All solicitors may act as an advocate in the magistrate's court and the county court. However, a solicitor may only act as an advocate in the county court once the defendant has committed the sentence. But he is only applicable for this if he has been defending the accused from the first day of the trial. If this is the case then the solicitor will have the right to represent a client in the crown court if he has obtained a certificate of advocacy. If the solicitor wishes to gain this then they must have at least ten years experience in the magistrates or the county court.
A solicitor deals directly with clients and enters into a contract with them unlike that of a barrister. If a client refuses or cannot pay their fees then the solicitor has the right to sue the client for the fees, however, this also means that the client can sue the solicitor for poor service in or out of court. Q: How far is it true to say that the distinctions between the two kinds of lawyers are becoming blurred? I believe that it is true to say that the distinctions between the two kinds of lawyers are becoming blurred for several reasons.
The first being that barristers are now able to take instructions directly from a client, without having to go through a solicitor. This has become as a result of the Courts and Legal Services Act 1990, where fusion was introduced. Fusion is the merging of the legal profession, and as previously stating allows solicitors the right to appear in the crown court, which was originally only work for barristers. Naturally there are advantages and disadvantages to fusion. One advantage is that the costs are reduced because there is only one legal fee to pay, as only one lawyer is needed.
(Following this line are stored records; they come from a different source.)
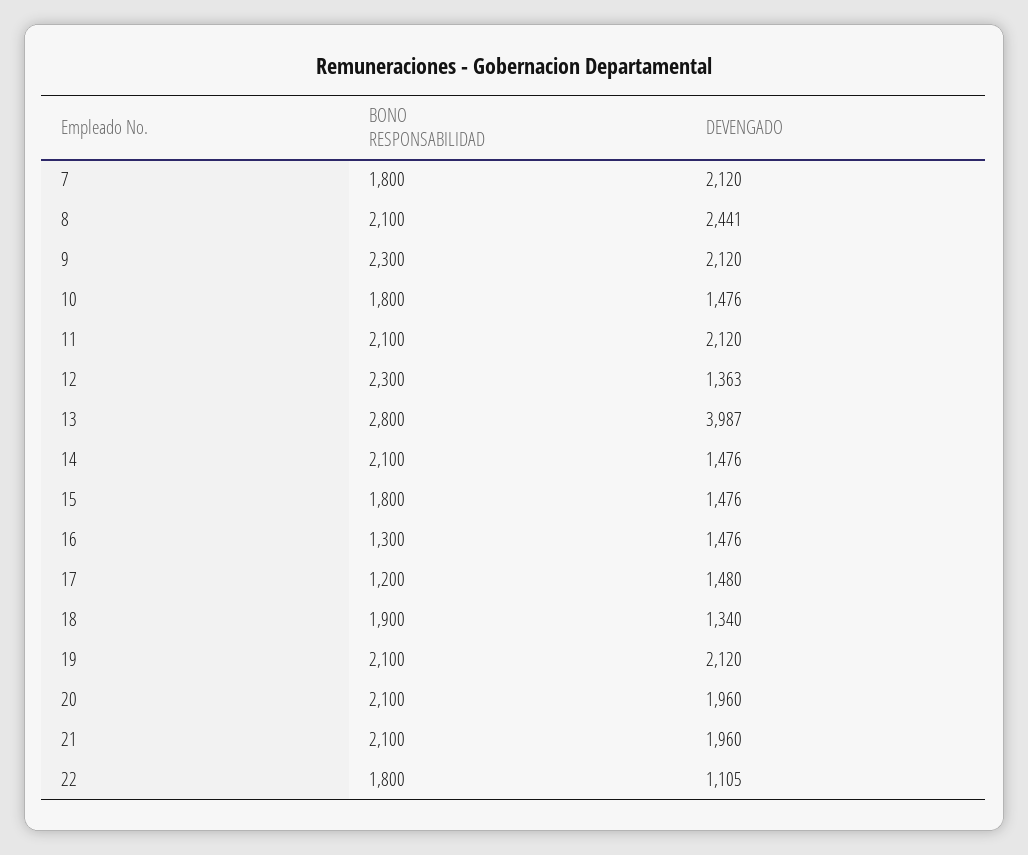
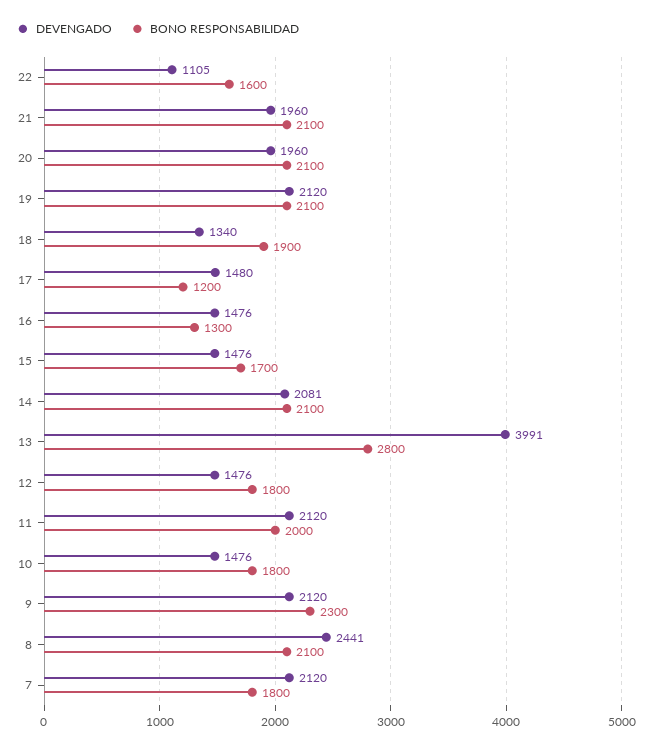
BONO RESPONSABILIDAD, 11: 2100 -> 2000
BONO RESPONSABILIDAD, 12: 2300 -> 1800
DEVENGADO, 12: 1363 -> 1476
DEVENGADO, 13: 3987 -> 3991
DEVENGADO, 14: 1476 -> 2081
BONO RESPONSABILIDAD, 15: 1800 -> 1700
BONO RESPONSABILIDAD, 22: 1800 -> 1600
Another advantage is that there is less duplication of work because all of the details will be passed on from the solicitor to the barrister, meaning that they share all the same files making it less time consuming and also more efficient. There is less communication between the two types of lawyers because of this and therefore it makes it less likely that there can be a misunderstanding. A final and probably the most important advantage is that there is continuity through out the case meaning that the client will not have to change lawyers half way through and avoid any last minute changes to the case.
However, as fusion seems like it has had an overall positive effect on the legal system there are disadvantages to it. The first disadvantage is the loss of advocacy skills for solicitors due to the fact they will spend less time in front of a judge. The Cab Rank Rule would also be lost and all the work would then be spread unevenly and the system is then likely to disadvantage young barristers. In the current system barristers are unable to pick which cases they want to conduct and they must accept the first case offered to them, this makes it a fair system.
The Main disadvantage would be that specialist barristers would become inaccessible due to them being employed by the larger law firms, making them too expensive for the public. Overall I would say that fusion is a good idea because there seems to be more advantages than disadvantages to it. I think that due to the whole process being speeded up, fees reduced and more continuity throughout the case there is definitely a strong advantage to fusion from a clients point of view and also a barristers and solicitors.